====== DATA TO EXAMINE
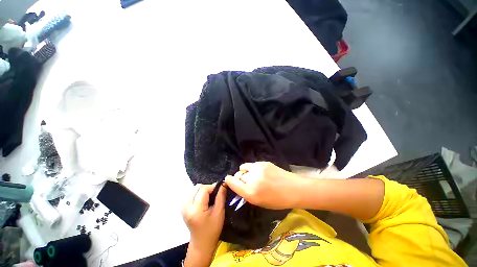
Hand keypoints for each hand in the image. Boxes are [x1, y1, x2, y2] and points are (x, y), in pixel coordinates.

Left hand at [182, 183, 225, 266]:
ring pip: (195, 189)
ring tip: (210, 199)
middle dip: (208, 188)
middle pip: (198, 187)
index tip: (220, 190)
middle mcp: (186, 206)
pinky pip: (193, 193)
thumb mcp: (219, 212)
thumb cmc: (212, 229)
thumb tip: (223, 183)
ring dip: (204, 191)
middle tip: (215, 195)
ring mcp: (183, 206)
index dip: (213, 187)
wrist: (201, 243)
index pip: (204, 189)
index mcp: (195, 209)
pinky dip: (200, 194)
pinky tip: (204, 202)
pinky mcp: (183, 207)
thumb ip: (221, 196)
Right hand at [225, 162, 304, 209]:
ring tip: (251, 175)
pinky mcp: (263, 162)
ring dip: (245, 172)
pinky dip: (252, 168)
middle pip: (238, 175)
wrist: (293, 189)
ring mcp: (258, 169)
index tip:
============
====== DATA TO EXAMINE
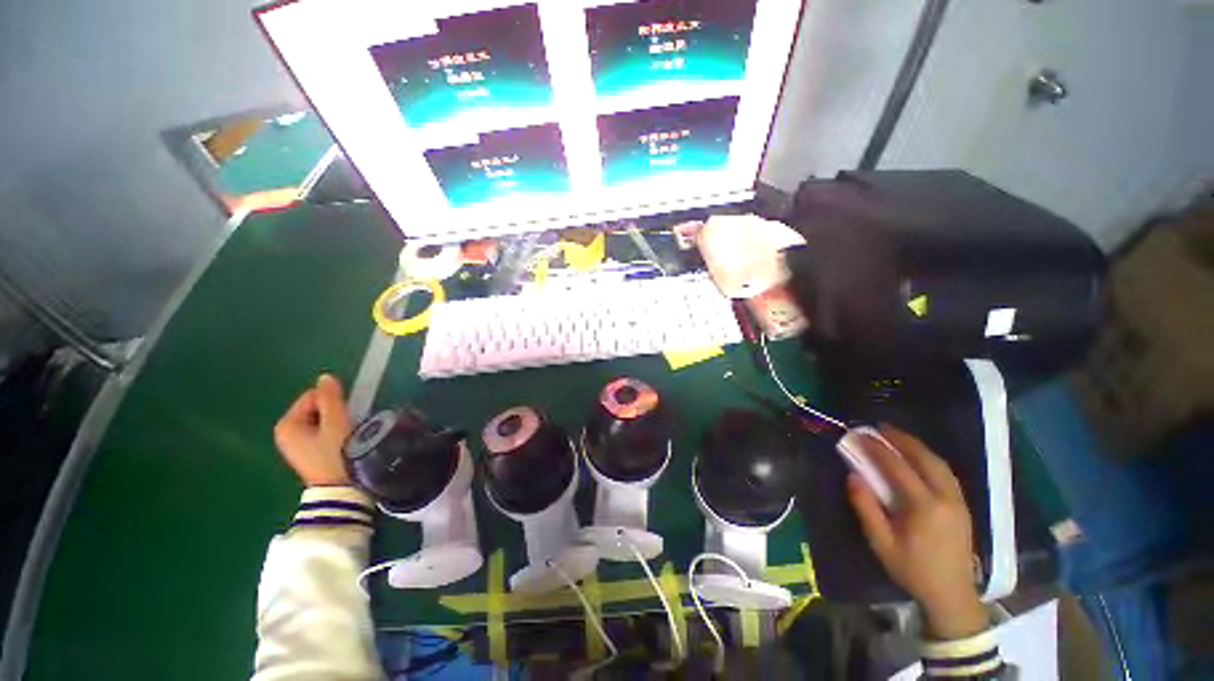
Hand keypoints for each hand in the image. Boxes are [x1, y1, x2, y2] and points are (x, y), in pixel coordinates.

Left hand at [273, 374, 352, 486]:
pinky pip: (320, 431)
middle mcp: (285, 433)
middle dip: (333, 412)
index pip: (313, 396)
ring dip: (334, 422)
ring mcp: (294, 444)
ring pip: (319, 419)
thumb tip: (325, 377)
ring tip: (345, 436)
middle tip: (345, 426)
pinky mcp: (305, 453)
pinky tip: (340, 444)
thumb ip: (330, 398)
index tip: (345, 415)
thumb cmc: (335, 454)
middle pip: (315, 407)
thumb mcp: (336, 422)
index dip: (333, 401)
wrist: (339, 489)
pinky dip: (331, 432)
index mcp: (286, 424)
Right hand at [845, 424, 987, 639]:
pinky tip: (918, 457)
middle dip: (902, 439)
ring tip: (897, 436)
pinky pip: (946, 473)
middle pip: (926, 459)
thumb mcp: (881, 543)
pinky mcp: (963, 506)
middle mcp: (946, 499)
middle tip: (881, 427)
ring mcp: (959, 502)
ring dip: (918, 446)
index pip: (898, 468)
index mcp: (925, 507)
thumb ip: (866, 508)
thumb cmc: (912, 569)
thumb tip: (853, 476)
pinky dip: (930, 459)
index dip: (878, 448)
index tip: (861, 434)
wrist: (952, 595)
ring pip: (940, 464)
============
▸ **WHAT IS BEING ASKED**:
Locate and copy each line in the data above that includes the word "thumb".

▸ **ANSWER TO THIS TASK**:
thumb mcp: (219, 212)
thumb cmc: (212, 229)
thumb tip: (223, 183)
thumb ip: (221, 196)
thumb tip: (325, 377)
thumb ip: (330, 398)
thumb cmc: (335, 454)
thumb mcp: (336, 422)
thumb mcp: (881, 543)
thumb ip: (866, 508)
thumb cmc: (912, 569)
thumb tip: (853, 476)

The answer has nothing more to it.